BSR Agency / Getty Images Sport / Getty

MONACO (AP) — Lewis Hamilton was faced with a tricky question at the Monaco Grand Prix on Thursday: will it be easier getting a podium this season or learning Italian ahead of next year?

The Mercedes driver laughed, but he was clearly in two minds about it.

“I think learning Italian's going to be the hardest, probably," Hamilton said. "But, jeez, at the moment getting to the podium probably is the less likely one."

Hamilton is in his final year with Mercedes before joining Italian manufacturer Ferrari in 2025.

The seven-time Formula 1 champion has not won for Mercedes since the penultimate race of the 2021 campaign, and the 39-year-old British driver has not finished higher than sixth position seven races into this one.

Furthermore, Hamilton's run without a podium at all stretches to 10 races dating back to last year. It could easily be 11 after Sunday's Monaco GP, where pole position is crucial on a tight and sinewy 3.3-kilometer (two-mile) street circuit that is so difficult for overtaking.

Given Mercedes' lack of pace compared to rival cars, a Monaco pole in qualifying on Saturday seems highly unlikely. Hamilton hasn't started from higher than seventh on the grid this year, and he is only eighth in the overall standings.

It's a far cry from his glory days with Mercedes, but no amount of worrying statistics will detract from the pure enjoyment he still gets from racing around the tiny Principality.

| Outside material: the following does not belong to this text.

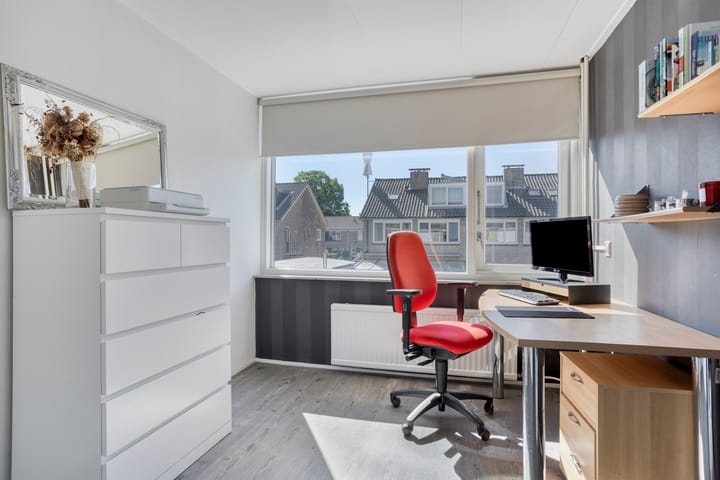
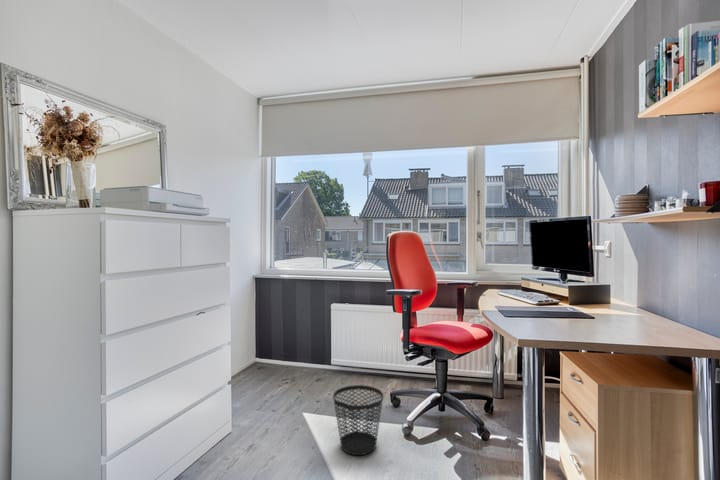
+ wastebasket [332,384,384,456]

“Monaco is more special than any other street circuit,” Hamilton said. "When you’re going through the tunnel and you know that Ayrton (Senna) and (Alain) Prost and all the greats before you got to drive through there. It's very, very surreal to think today that I'm one of the 20 (drivers) who's doing it."

Hamilton still recalls his first impressions of setting foot in Monaco.

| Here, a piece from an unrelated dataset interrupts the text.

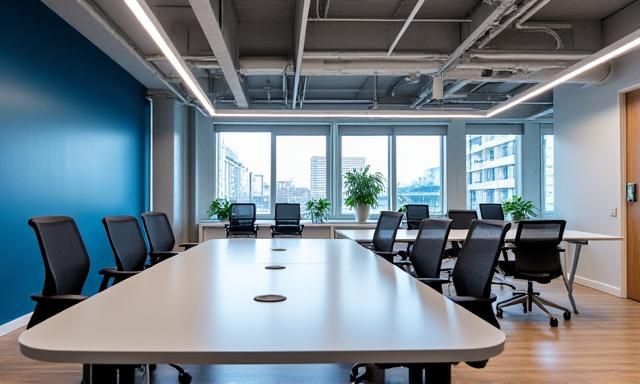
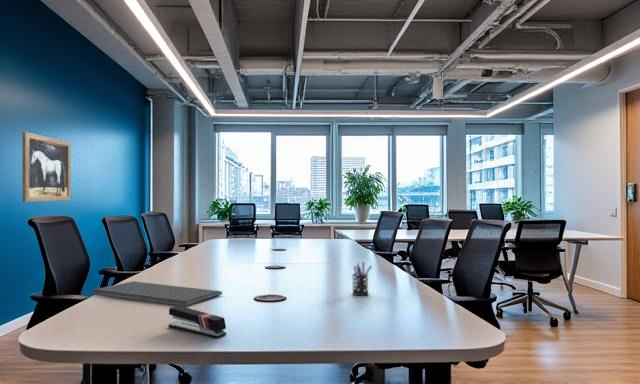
+ pen holder [351,261,373,297]
+ wall art [21,131,72,203]
+ computer keyboard [90,280,223,308]
+ stapler [167,306,227,339]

“I first came here when I was 13 and that really opened my eyes, that became a dream. It was like ‘OK, this is the most beautiful place I’ve ever been, this is where I want to live,'” Hamilton said. “Driving for the first time here when I was 18, 19, I think it was in Formula 3. I had a little scooter that I rented and I was running around town. It was just epic.”

Many years later, with an F1 record 103 race wins and 104 poles to his name, Hamilton's love of street circuits remains as high as ever — even if he's no longer a favorite to win.

“They're a lot more violent, a lot more challenging,” he said. “More risky, more hair-raising.”